THESE IX
A l'essor est prête mon aile
j'aimerais revenir en arrière,
car même si je restais autant que le temps vivant
j'aurais peu de bonheur.
Gerhard Scholem, Salut de l'Ange
Il existe un tableau de Paul Klee qui s'intitule "Angelus Novus". Il représente un ange en train de s'éloigner de quelque chose à laquelle son regard reste rivé. Ses yeux sont écarquillées, sa bouche ouverte, ses ailes déployées. Tel est l'aspect que doit avoir nécessairement l'Ange de l'Histoire. Il a le visage tourné vers le passé. Là où se présente à nous une chaîne d'événements, il ne voit qu'une seule et unique catastrophe, qui ne cesse d'amonceler ruines sur ruines et les jette à ses pieds. Il voudrait bien s'attarder, réveiller les morts et rassembler ce qui fut brisé. Mais du paradis souffle une tempête qui s'est prise dans ses ailes, si forte que l'ange ne peut plus les refermer. Cette tempête le pousse irrésistiblement vers l'avenir auquel il tourne le dos, cependant que jusqu'au ciel devant lui s'accumulent les ruines. Cette tempête est ce que nous appelons le progrès.

[Tâche 1]
Résumez plus brièvement le paragraphe du texte étudié qui commence par « Il existe un tableau de Paul Klee », en conservant ses faits essentiels.
Le texte étudié et les entrées sont deux documents sans lien entre eux.

[Entrées fournies]
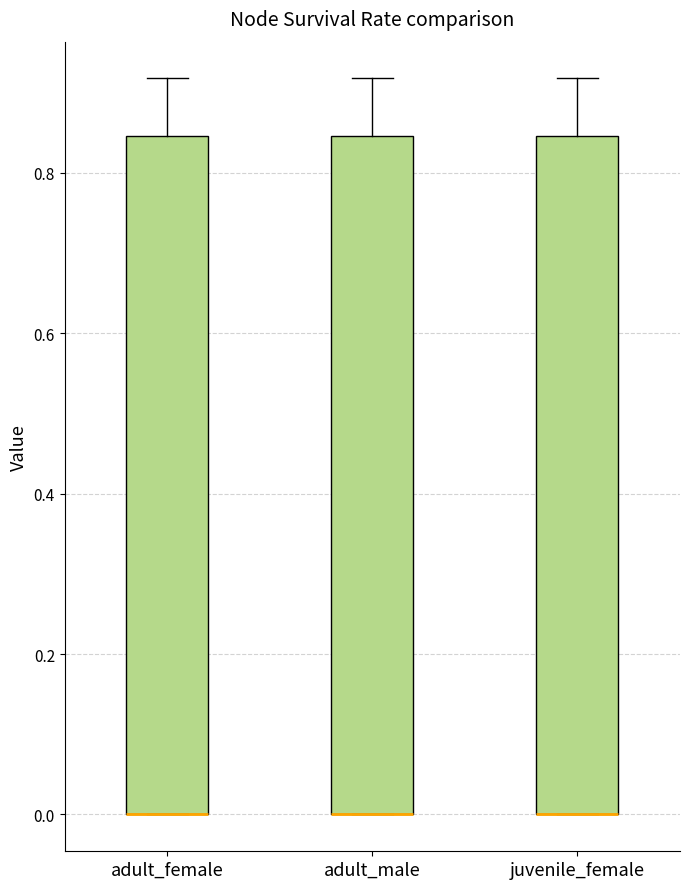

Reading left to right, transcribe this box plot: for each box, give where its median line is, the range the box spans, and where its two whiskers end, as read against the y-axis. The values are not printed on the chart, so give them approximately, as read against the axis.

adult_female: median 0.00 (drawn on the box's lower edge), box 0.00 to 0.84, whiskers 0.00 to 0.92
adult_male: median 0.00 (drawn on the box's lower edge), box 0.00 to 0.84, whiskers 0.00 to 0.92
juvenile_female: median 0.00 (drawn on the box's lower edge), box 0.00 to 0.84, whiskers 0.00 to 0.92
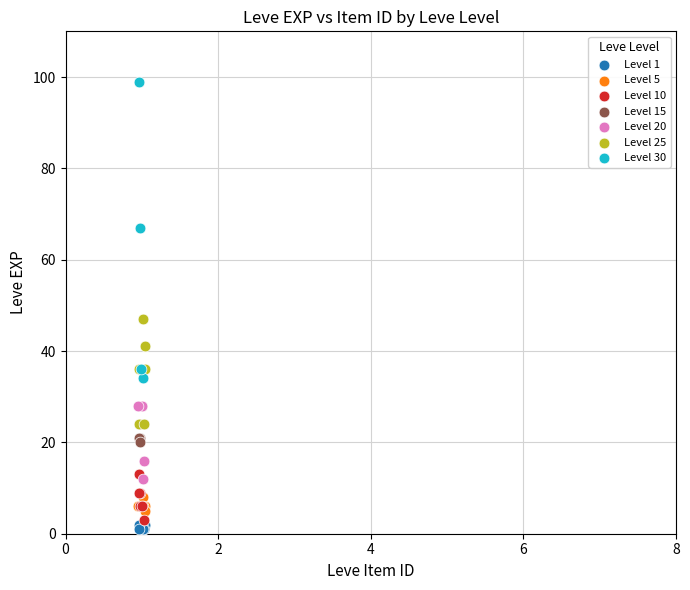

Which series has the widest spread of Y values?

Level 30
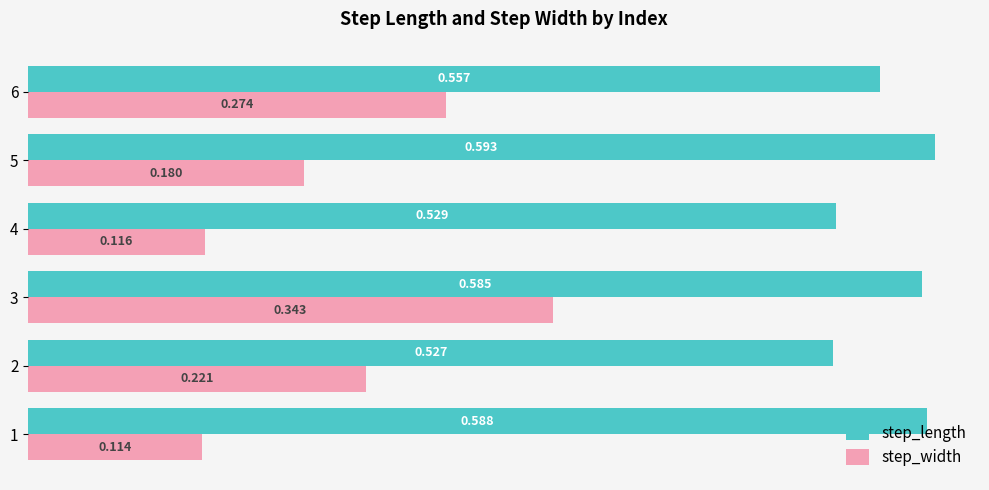

Which category has the highest value in the step_length series?

5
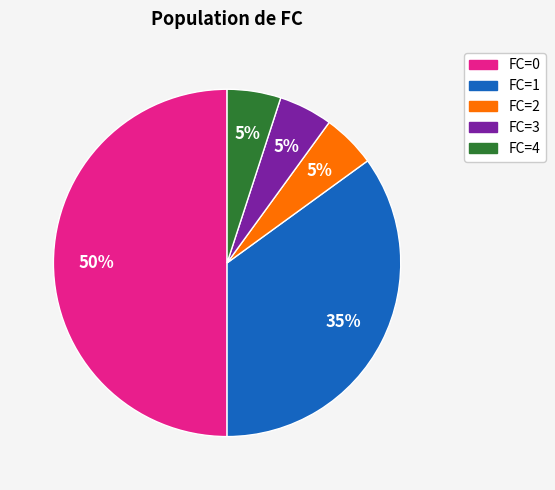

How many segments does this pie chart have?

5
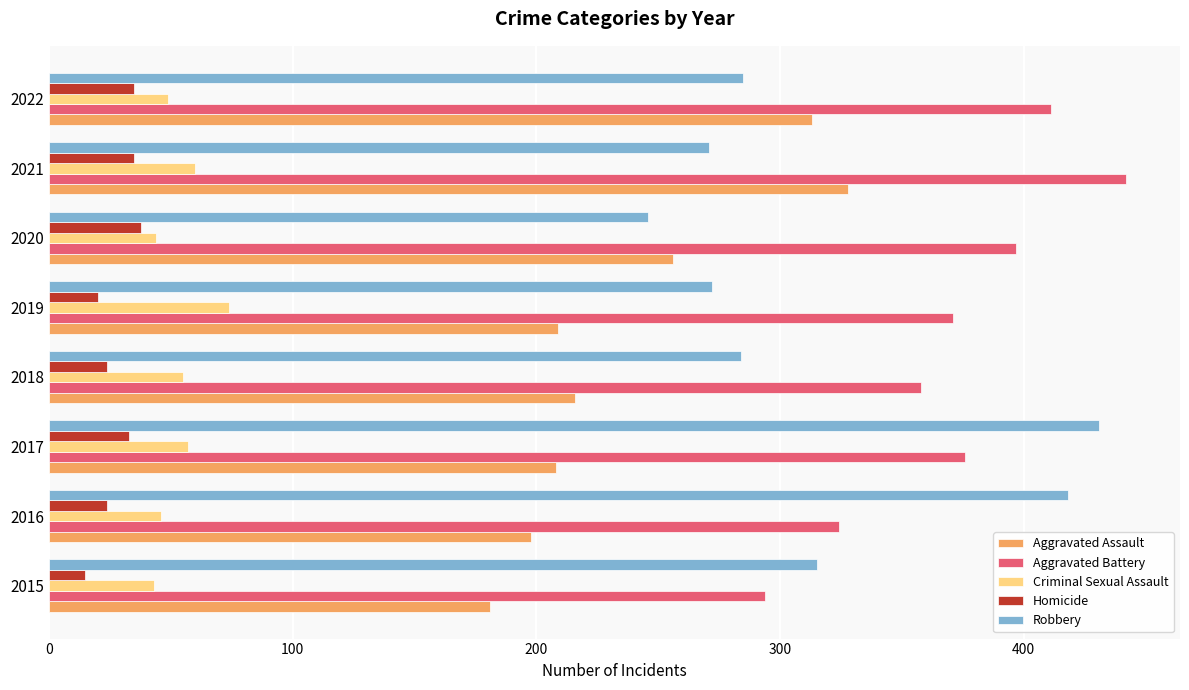

What is the total value across all series at 2021?

1136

[Tâche 2]
Recopiez à l'identique toutes les entrées fournies ci-dessus, de la première à la dernière, en omettant les images.

[Réponse attendue 1]
Le tableau « Angelus Novus » de Paul Klee montre un ange qui s'éloigne de quelque chose qu'il fixe du regard, les yeux écarquillés, la bouche ouverte et les ailes déployées. Ainsi doit apparaître l'Ange de l'Histoire, le visage tourné vers le passé. Là où nous voyons une chaîne d'événements, il ne voit qu'une catastrophe unique qui entasse les ruines à ses pieds. Il voudrait s'attarder, réveiller les morts et réparer ce qui fut brisé. Mais une tempête venue du paradis, prise dans ses ailes, l'empêche de les refermer. Elle le pousse vers l'avenir, auquel il tourne le dos, tandis que les ruines montent jusqu'au ciel. Cette tempête est ce que nous appelons le progrès.

[Réponse attendue 2]
Reading left to right, transcribe this box plot: for each box, give where its median line is, the range the box spans, and where its two whiskers end, as read against the y-axis. The values are not printed on the chart, so give them approximately, as read against the axis.

adult_female: median 0.00 (drawn on the box's lower edge), box 0.00 to 0.84, whiskers 0.00 to 0.92
adult_male: median 0.00 (drawn on the box's lower edge), box 0.00 to 0.84, whiskers 0.00 to 0.92
juvenile_female: median 0.00 (drawn on the box's lower edge), box 0.00 to 0.84, whiskers 0.00 to 0.92

Which series has the widest spread of Y values?

Level 30

Which category has the highest value in the step_length series?

5

How many segments does this pie chart have?

5

What is the total value across all series at 2021?

1136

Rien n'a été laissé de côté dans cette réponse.